Entries from a dataset
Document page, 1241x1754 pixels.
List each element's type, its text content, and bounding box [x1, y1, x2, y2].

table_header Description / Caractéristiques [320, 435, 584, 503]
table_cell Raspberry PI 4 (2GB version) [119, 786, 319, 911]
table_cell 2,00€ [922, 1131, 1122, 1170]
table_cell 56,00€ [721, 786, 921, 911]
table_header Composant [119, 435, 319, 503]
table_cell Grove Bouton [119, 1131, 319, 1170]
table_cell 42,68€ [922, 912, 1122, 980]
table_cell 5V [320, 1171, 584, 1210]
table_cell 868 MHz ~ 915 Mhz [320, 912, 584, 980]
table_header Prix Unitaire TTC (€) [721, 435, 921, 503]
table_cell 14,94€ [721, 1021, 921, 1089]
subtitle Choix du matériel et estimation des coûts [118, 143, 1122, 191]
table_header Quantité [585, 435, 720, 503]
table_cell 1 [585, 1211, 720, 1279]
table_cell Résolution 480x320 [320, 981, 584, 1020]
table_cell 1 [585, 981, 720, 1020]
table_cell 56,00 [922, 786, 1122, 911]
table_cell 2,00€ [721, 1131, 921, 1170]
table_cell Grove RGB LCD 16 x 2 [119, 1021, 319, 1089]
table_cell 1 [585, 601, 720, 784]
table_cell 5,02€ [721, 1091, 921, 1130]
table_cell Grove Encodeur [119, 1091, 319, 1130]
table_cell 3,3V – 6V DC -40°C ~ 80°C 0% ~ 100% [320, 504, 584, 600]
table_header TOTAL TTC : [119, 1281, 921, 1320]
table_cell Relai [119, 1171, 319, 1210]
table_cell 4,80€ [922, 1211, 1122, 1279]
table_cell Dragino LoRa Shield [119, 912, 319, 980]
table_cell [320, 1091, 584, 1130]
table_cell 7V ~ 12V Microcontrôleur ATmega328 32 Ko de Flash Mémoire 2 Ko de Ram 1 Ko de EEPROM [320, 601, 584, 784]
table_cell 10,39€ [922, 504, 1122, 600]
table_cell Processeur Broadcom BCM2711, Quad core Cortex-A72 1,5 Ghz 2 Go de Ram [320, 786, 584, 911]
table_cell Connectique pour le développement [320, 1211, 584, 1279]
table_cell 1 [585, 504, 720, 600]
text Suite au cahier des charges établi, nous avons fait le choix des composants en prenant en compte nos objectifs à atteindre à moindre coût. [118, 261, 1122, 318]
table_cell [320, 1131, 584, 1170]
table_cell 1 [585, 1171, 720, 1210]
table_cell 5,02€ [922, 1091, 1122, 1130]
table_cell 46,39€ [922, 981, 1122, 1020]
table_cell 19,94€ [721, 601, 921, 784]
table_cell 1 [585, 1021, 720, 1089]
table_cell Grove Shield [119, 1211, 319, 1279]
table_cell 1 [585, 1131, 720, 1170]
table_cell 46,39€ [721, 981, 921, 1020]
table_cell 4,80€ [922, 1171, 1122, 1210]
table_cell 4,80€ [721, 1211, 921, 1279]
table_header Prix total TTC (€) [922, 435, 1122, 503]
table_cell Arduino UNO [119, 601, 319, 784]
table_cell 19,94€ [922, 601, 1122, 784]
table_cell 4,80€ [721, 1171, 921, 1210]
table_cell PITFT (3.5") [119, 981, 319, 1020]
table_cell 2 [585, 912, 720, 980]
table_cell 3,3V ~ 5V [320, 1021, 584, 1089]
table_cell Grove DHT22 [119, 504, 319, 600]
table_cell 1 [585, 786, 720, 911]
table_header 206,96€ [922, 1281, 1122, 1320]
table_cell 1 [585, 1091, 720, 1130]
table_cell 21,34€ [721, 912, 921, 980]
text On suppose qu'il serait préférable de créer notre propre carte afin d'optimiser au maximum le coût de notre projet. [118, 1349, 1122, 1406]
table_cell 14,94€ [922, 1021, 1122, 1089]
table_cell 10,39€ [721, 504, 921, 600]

• REQUIREMENT: Identify every line in the items above that contains the string "text", and copy each of those lines.

• ANSWER TO THIS EXERCISE:
List each element's type, its text content, and bounding box [x1, y1, x2, y2].
text Suite au cahier des charges établi, nous avons fait le choix des composants en prenant en compte nos objectifs à atteindre à moindre coût. [118, 261, 1122, 318]
text On suppose qu'il serait préférable de créer notre propre carte afin d'optimiser au maximum le coût de notre projet. [118, 1349, 1122, 1406]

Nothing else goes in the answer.